I studied you from inside.

Would you die? Would you wobble about in a trance for a few minutes before turning over? You didn’t. Instead, you started flapping your wings, and raised yourself a few feet off the floor of the balcony. I looked at you as you hovered in one spot for a few seconds. With the glass door as a barrier, there was less than two feet of distance between us. Through the glass, you looked almost like a purposeful bee or a mighty hornet, maybe even a butterfly if I squinted. Then you flew higher, off the balcony, and away from me.

I wondered if you would make it.

If you live, you can go anywhere, see anything. Unlike myself, you are resilient, fertile, and untethered by memory, or by those strange treads of the heart that keep my kind in constant bondage.

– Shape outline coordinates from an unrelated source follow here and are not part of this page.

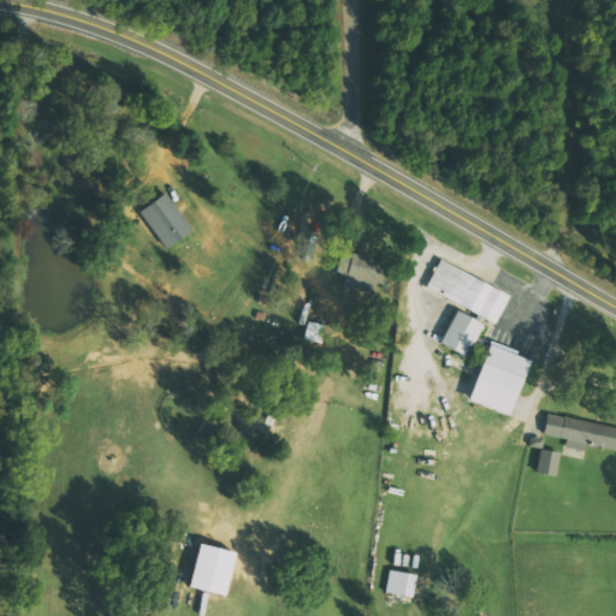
[(163,248),(190,232),(169,193),(140,208),(163,248)]
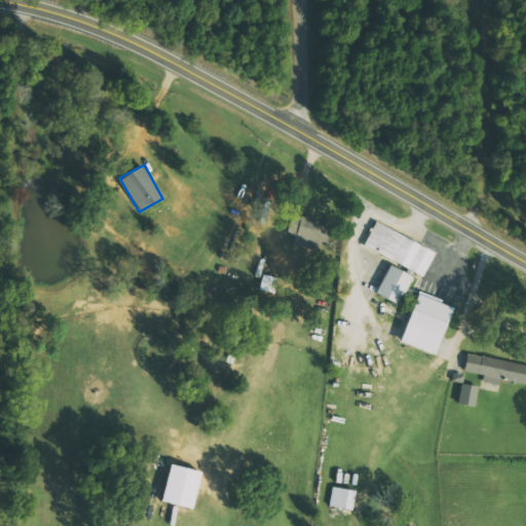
[(290,247),(317,251),(323,220),(290,215),(287,233),(292,234),(290,247)]
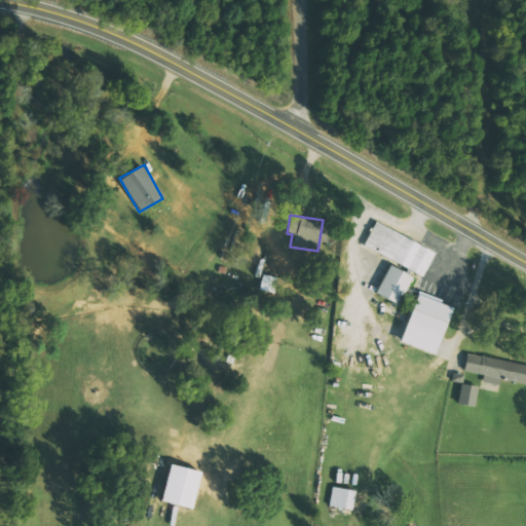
[(436,253),(376,221),(363,245),(422,277),(436,253)]
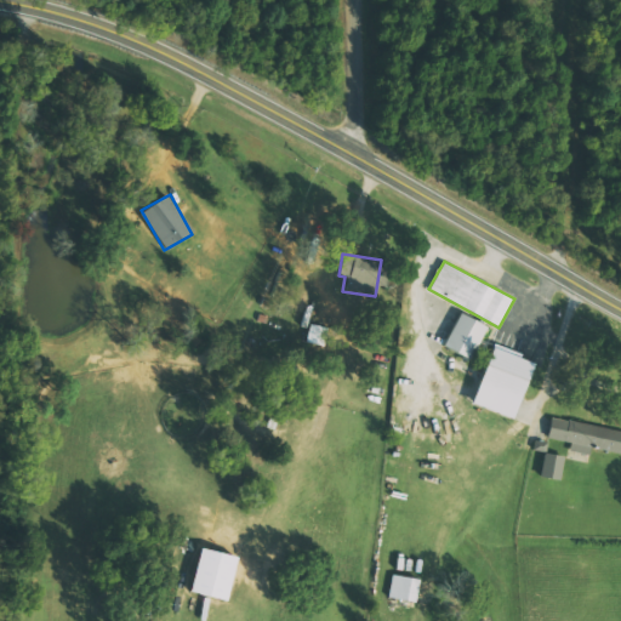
[(472,358),(484,324),(457,314),(444,348),(472,358)]
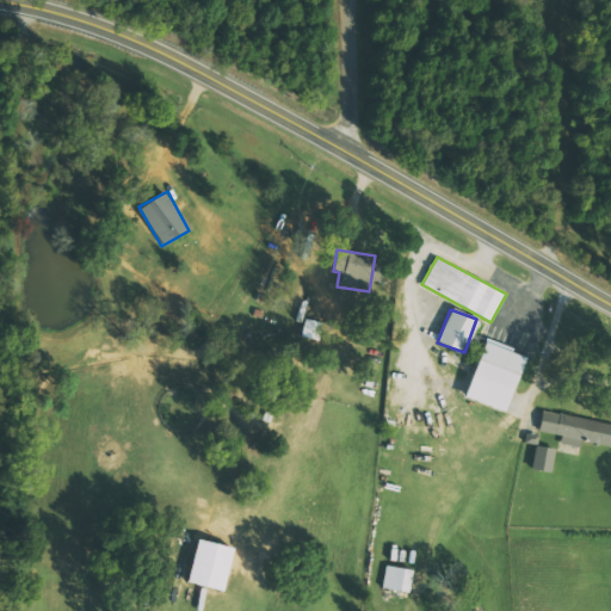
[(524,357),(483,343),(463,397),(505,412),(524,357)]
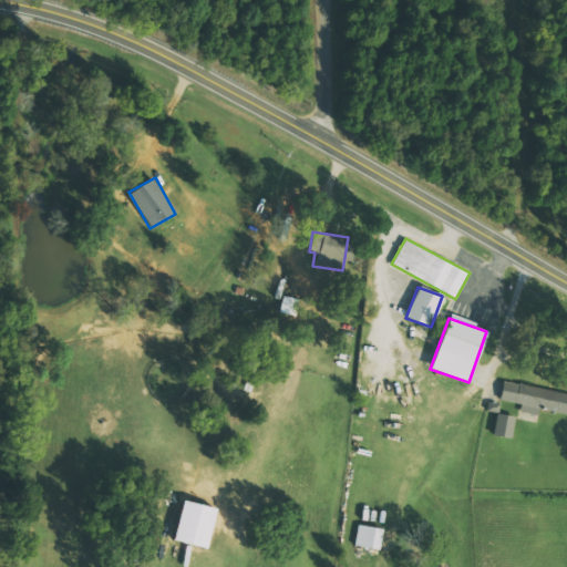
[(566,412),(566,393),(503,381),(500,400),(522,404),(519,412),(538,415),(539,409),(566,414),(566,412)]
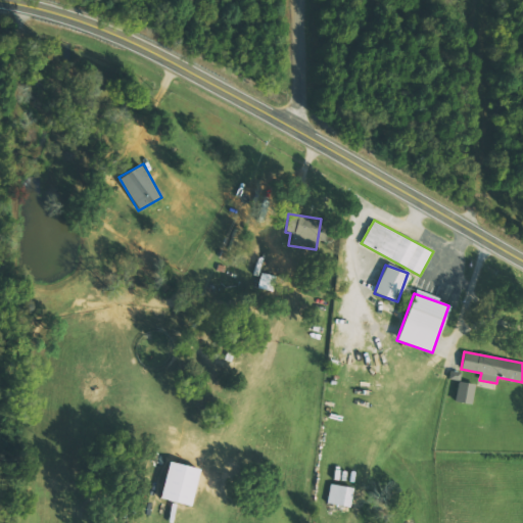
[(449,379),(460,381),(461,372),(450,371),(449,379)]
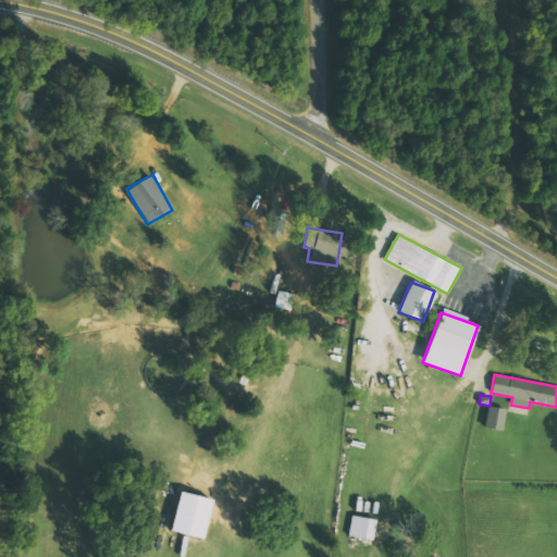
[(502,431),(506,410),(489,406),(484,428),(502,431)]
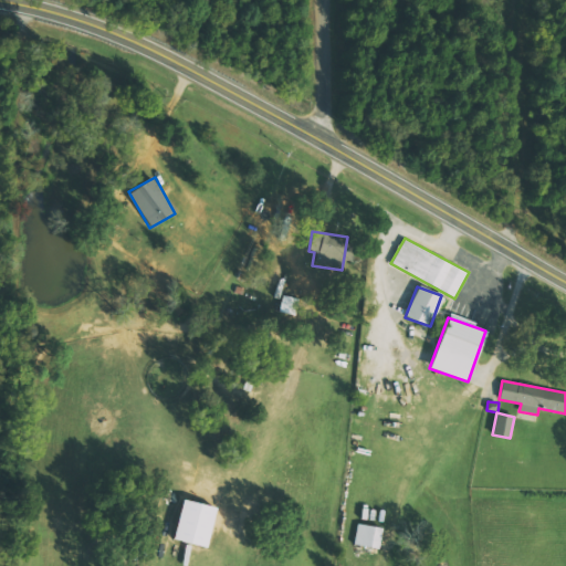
[(216,509),(182,500),(171,540),(206,548),(216,509)]
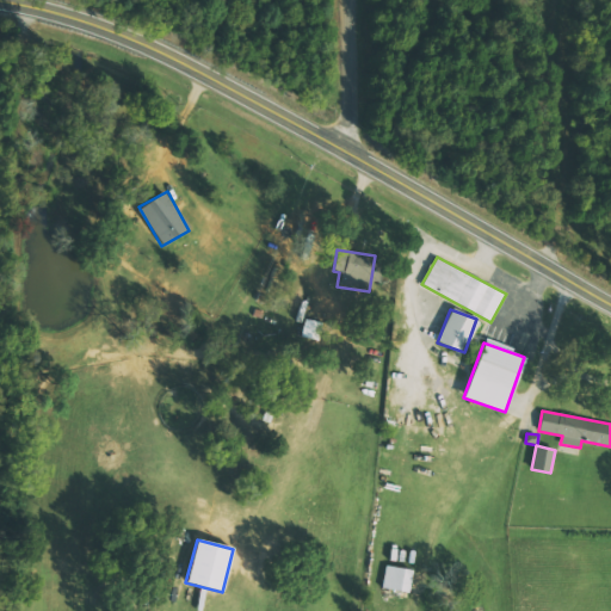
[(407,593),(413,571),(386,565),(381,587),(407,593)]
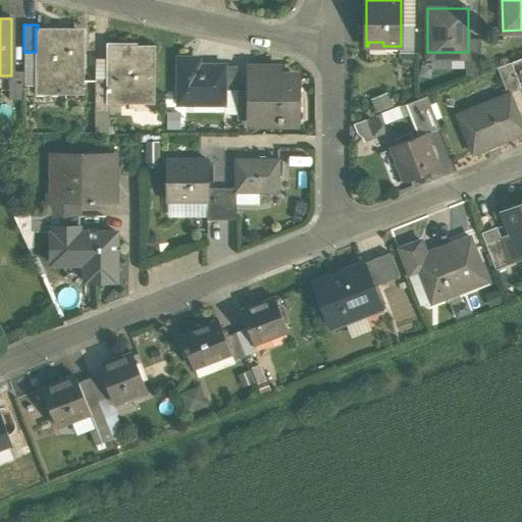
[(415,24),(401,24),(401,46),(400,46),(400,52),(415,52),(415,24)]
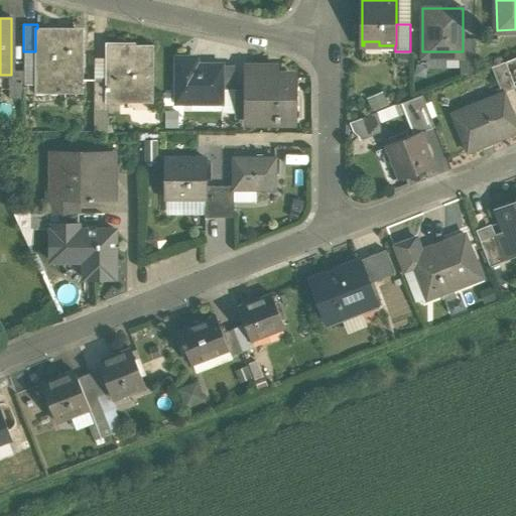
[(37,28),(35,28),(35,51),(35,86),(56,86),(55,90),(82,91),(82,34),(56,33),(56,28),(37,28)]
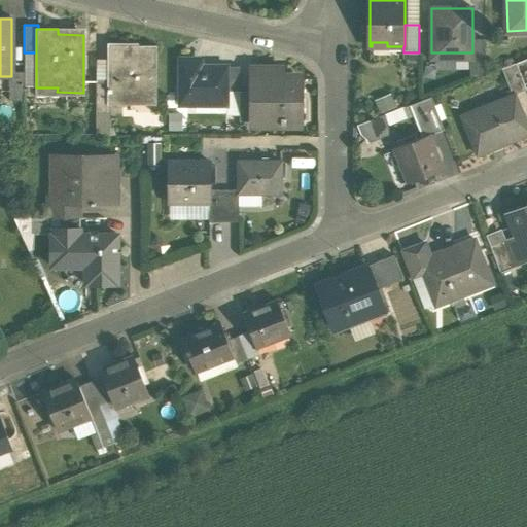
[(485,39),(472,39),(472,53),(470,53),(470,76),(485,76),(485,39)]
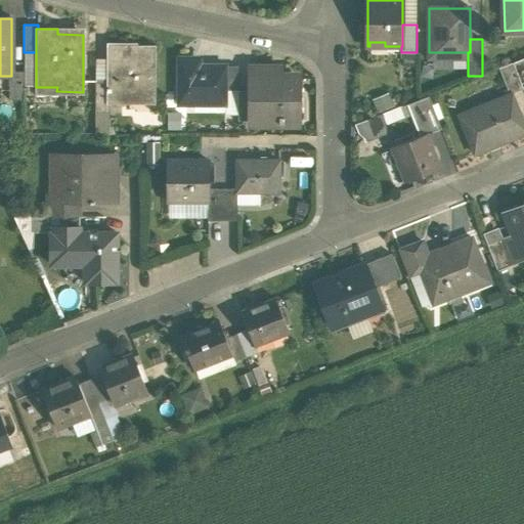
[(135,44),(107,44),(107,80),(107,101),(110,101),(155,101),(155,47),(136,47),(135,44)]
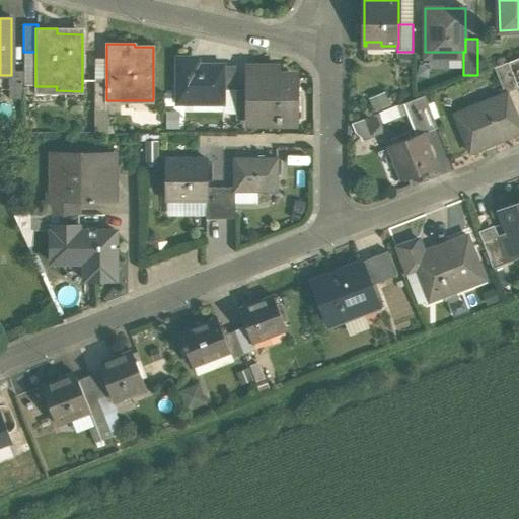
[(193,65),(193,58),(176,58),(176,103),(193,103),(193,98),(222,98),(222,90),(222,65),(193,65)]
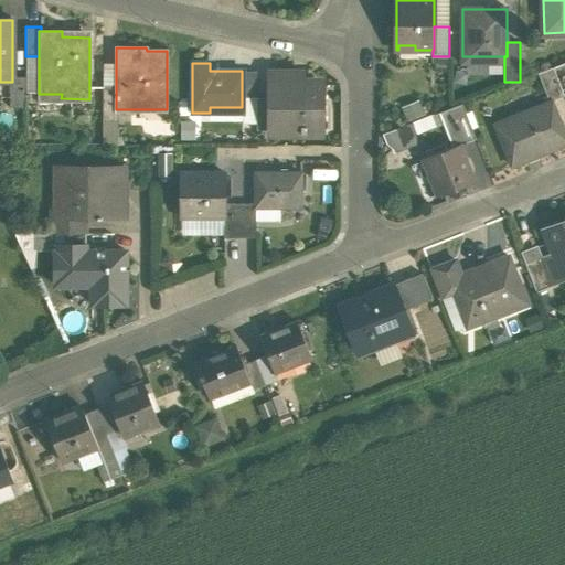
[(564,63),(553,68),(562,92),(564,89),(564,63)]
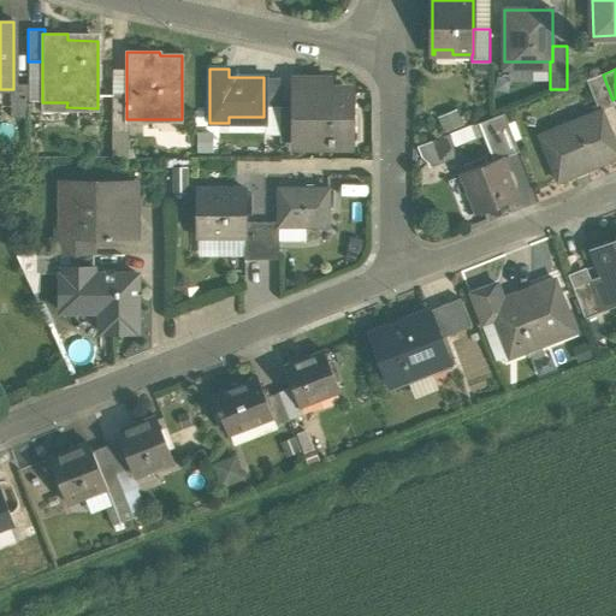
[(615,106),(603,75),(586,81),(598,112),(615,106)]
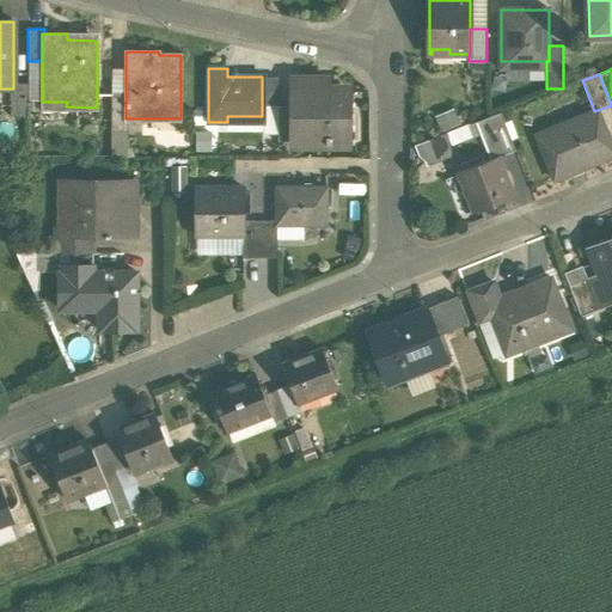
[(277,77),(262,77),(262,106),(277,106),(277,77)]
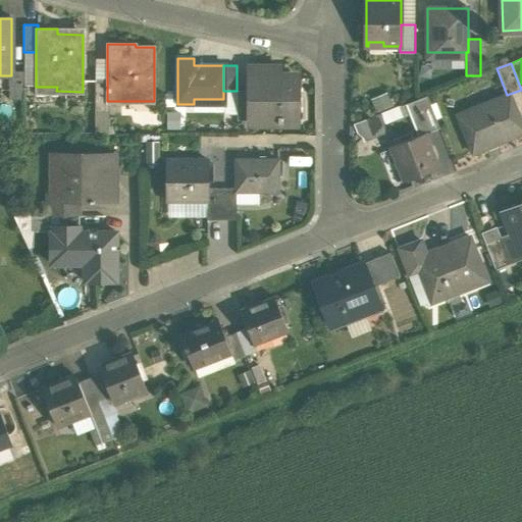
[(271,68),(249,68),(249,91),(249,117),(251,117),(280,117),(281,120),(297,120),(297,79),(271,79),(271,68)]
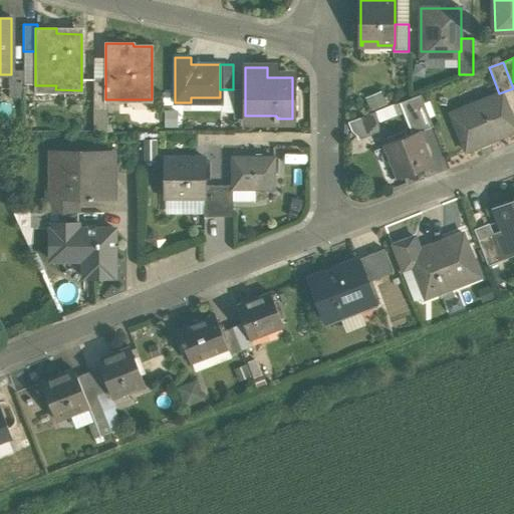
[(23,70),(11,70),(11,74),(9,74),(9,97),(23,97),(23,70)]
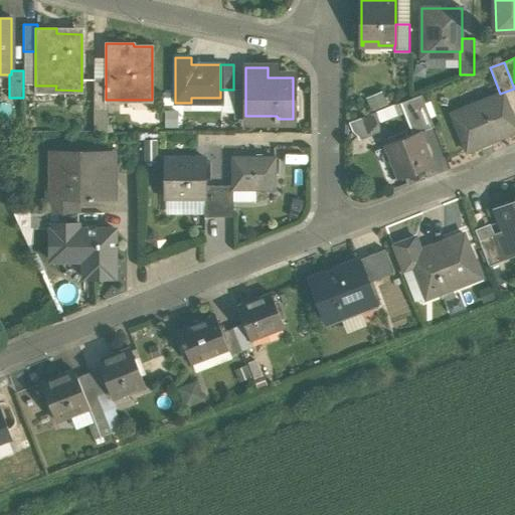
[(106,78),(94,78),(94,112),(108,112),(108,100),(106,100),(106,78)]
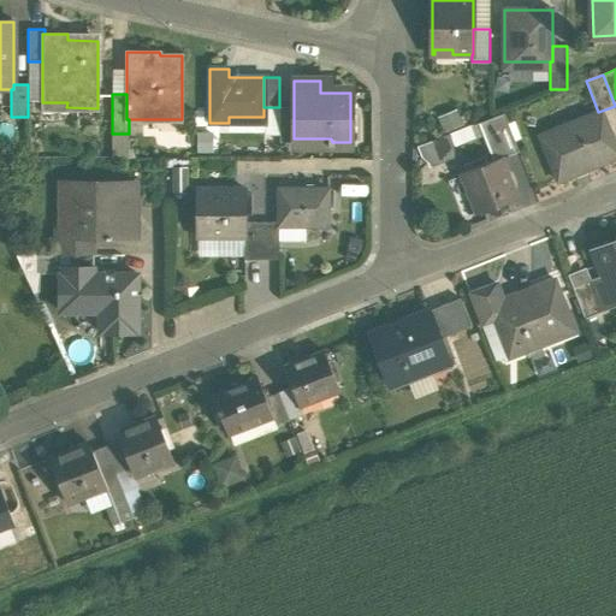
[(294,107),(279,107),(279,142),(296,142),(296,138),(294,138),(294,107)]
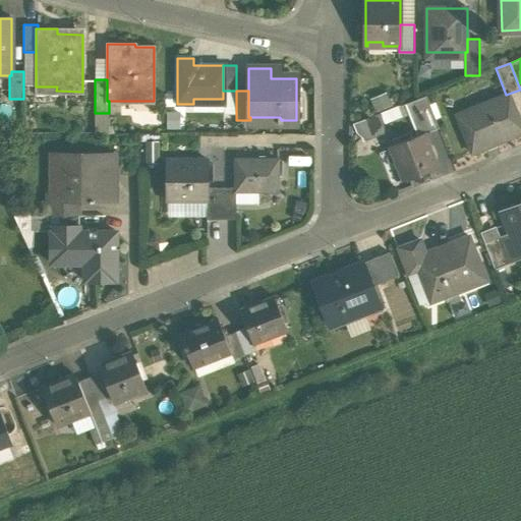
[(387,93),(371,97),(374,109),(391,105),(387,93)]
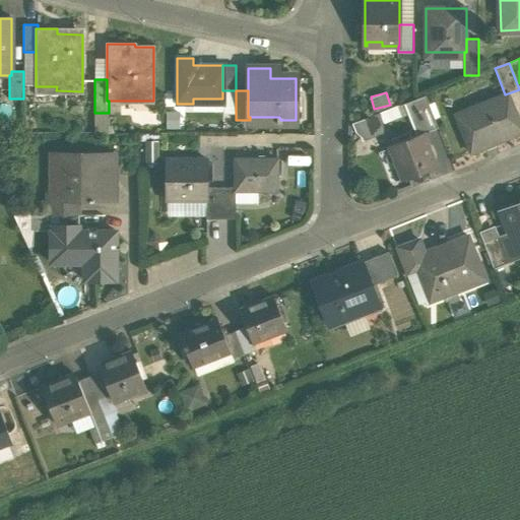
[(519,121),(509,93),(456,114),(472,153),(519,133),(519,121)]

You mate with impunity, multiply, and reincarnate through your intrepid offspring. Love and death have no power over you. Your kind are ripe with new beginnings, and will always survive. Your eggs hatch, your larvae grow, a new partner awaits you at the next corner. You live on forever through your restless and enterprising spawn. As vile and offensive as you are, you have a million start-overs. You are resilient progenitor of a victorious species. You, who need, want and feel so little, will have all you require to flourish, while I, sanitised and dignified, bigger, taller, smarter, will watch my world shrink and wilt away in this glass and concrete tower, with all the doors and windows tightly shut. I will kill you every time, but you will show up again. Until, one day I am no longer here to do so.